Put each line of the listing below into a JSON list of strings, one string per line, and leave out any blank lines.
==== RECORDED DATA
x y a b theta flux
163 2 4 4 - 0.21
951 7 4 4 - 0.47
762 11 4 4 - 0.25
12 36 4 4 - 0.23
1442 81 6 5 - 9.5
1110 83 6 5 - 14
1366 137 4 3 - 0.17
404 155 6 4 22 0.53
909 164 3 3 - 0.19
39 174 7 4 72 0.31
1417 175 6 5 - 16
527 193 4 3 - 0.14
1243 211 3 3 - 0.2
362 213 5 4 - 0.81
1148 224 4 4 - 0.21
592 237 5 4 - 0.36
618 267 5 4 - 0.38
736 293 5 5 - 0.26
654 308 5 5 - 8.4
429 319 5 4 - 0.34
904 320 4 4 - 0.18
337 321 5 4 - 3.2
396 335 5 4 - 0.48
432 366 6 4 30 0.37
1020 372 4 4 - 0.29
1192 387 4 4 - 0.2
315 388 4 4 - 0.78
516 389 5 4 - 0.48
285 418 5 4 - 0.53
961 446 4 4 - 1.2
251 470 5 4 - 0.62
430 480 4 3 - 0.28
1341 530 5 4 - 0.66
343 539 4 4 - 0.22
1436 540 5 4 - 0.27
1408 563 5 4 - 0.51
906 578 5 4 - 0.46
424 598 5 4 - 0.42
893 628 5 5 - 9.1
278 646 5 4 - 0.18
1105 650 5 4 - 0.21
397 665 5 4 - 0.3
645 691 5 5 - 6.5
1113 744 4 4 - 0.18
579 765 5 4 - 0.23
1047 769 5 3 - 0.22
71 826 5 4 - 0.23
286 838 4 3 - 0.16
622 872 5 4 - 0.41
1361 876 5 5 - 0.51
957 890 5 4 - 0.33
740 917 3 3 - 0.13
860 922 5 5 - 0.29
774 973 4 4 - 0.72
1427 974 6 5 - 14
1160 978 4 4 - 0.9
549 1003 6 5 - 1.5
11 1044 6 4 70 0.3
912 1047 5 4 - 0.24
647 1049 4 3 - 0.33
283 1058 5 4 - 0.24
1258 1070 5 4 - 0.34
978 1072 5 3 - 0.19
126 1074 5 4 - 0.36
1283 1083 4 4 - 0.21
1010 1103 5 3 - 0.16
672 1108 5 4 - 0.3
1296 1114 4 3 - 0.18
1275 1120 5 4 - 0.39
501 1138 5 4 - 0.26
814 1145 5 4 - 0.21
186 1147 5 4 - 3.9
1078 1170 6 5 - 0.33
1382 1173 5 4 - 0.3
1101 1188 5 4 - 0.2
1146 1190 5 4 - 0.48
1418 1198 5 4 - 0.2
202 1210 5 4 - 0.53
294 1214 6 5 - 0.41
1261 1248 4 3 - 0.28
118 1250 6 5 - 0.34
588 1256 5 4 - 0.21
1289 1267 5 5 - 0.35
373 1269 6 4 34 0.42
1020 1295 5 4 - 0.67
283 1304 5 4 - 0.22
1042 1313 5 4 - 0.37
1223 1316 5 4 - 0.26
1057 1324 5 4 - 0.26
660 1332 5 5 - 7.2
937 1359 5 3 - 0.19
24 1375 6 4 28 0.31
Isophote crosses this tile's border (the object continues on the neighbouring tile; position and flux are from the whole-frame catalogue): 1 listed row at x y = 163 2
========
▶ **FINISHED EXERCISE**
[
  "x y a b theta flux",
  "163 2 4 4 - 0.21",
  "951 7 4 4 - 0.47",
  "762 11 4 4 - 0.25",
  "12 36 4 4 - 0.23",
  "1442 81 6 5 - 9.5",
  "1110 83 6 5 - 14",
  "1366 137 4 3 - 0.17",
  "404 155 6 4 22 0.53",
  "909 164 3 3 - 0.19",
  "39 174 7 4 72 0.31",
  "1417 175 6 5 - 16",
  "527 193 4 3 - 0.14",
  "1243 211 3 3 - 0.2",
  "362 213 5 4 - 0.81",
  "1148 224 4 4 - 0.21",
  "592 237 5 4 - 0.36",
  "618 267 5 4 - 0.38",
  "736 293 5 5 - 0.26",
  "654 308 5 5 - 8.4",
  "429 319 5 4 - 0.34",
  "904 320 4 4 - 0.18",
  "337 321 5 4 - 3.2",
  "396 335 5 4 - 0.48",
  "432 366 6 4 30 0.37",
  "1020 372 4 4 - 0.29",
  "1192 387 4 4 - 0.2",
  "315 388 4 4 - 0.78",
  "516 389 5 4 - 0.48",
  "285 418 5 4 - 0.53",
  "961 446 4 4 - 1.2",
  "251 470 5 4 - 0.62",
  "430 480 4 3 - 0.28",
  "1341 530 5 4 - 0.66",
  "343 539 4 4 - 0.22",
  "1436 540 5 4 - 0.27",
  "1408 563 5 4 - 0.51",
  "906 578 5 4 - 0.46",
  "424 598 5 4 - 0.42",
  "893 628 5 5 - 9.1",
  "278 646 5 4 - 0.18",
  "1105 650 5 4 - 0.21",
  "397 665 5 4 - 0.3",
  "645 691 5 5 - 6.5",
  "1113 744 4 4 - 0.18",
  "579 765 5 4 - 0.23",
  "1047 769 5 3 - 0.22",
  "71 826 5 4 - 0.23",
  "286 838 4 3 - 0.16",
  "622 872 5 4 - 0.41",
  "1361 876 5 5 - 0.51",
  "957 890 5 4 - 0.33",
  "740 917 3 3 - 0.13",
  "860 922 5 5 - 0.29",
  "774 973 4 4 - 0.72",
  "1427 974 6 5 - 14",
  "1160 978 4 4 - 0.9",
  "549 1003 6 5 - 1.5",
  "11 1044 6 4 70 0.3",
  "912 1047 5 4 - 0.24",
  "647 1049 4 3 - 0.33",
  "283 1058 5 4 - 0.24",
  "1258 1070 5 4 - 0.34",
  "978 1072 5 3 - 0.19",
  "126 1074 5 4 - 0.36",
  "1283 1083 4 4 - 0.21",
  "1010 1103 5 3 - 0.16",
  "672 1108 5 4 - 0.3",
  "1296 1114 4 3 - 0.18",
  "1275 1120 5 4 - 0.39",
  "501 1138 5 4 - 0.26",
  "814 1145 5 4 - 0.21",
  "186 1147 5 4 - 3.9",
  "1078 1170 6 5 - 0.33",
  "1382 1173 5 4 - 0.3",
  "1101 1188 5 4 - 0.2",
  "1146 1190 5 4 - 0.48",
  "1418 1198 5 4 - 0.2",
  "202 1210 5 4 - 0.53",
  "294 1214 6 5 - 0.41",
  "1261 1248 4 3 - 0.28",
  "118 1250 6 5 - 0.34",
  "588 1256 5 4 - 0.21",
  "1289 1267 5 5 - 0.35",
  "373 1269 6 4 34 0.42",
  "1020 1295 5 4 - 0.67",
  "283 1304 5 4 - 0.22",
  "1042 1313 5 4 - 0.37",
  "1223 1316 5 4 - 0.26",
  "1057 1324 5 4 - 0.26",
  "660 1332 5 5 - 7.2",
  "937 1359 5 3 - 0.19",
  "24 1375 6 4 28 0.31",
  "Isophote crosses this tile's border (the object continues on the neighbouring tile; position and flux are from the whole-frame catalogue): 1 listed row at x y = 163 2"
]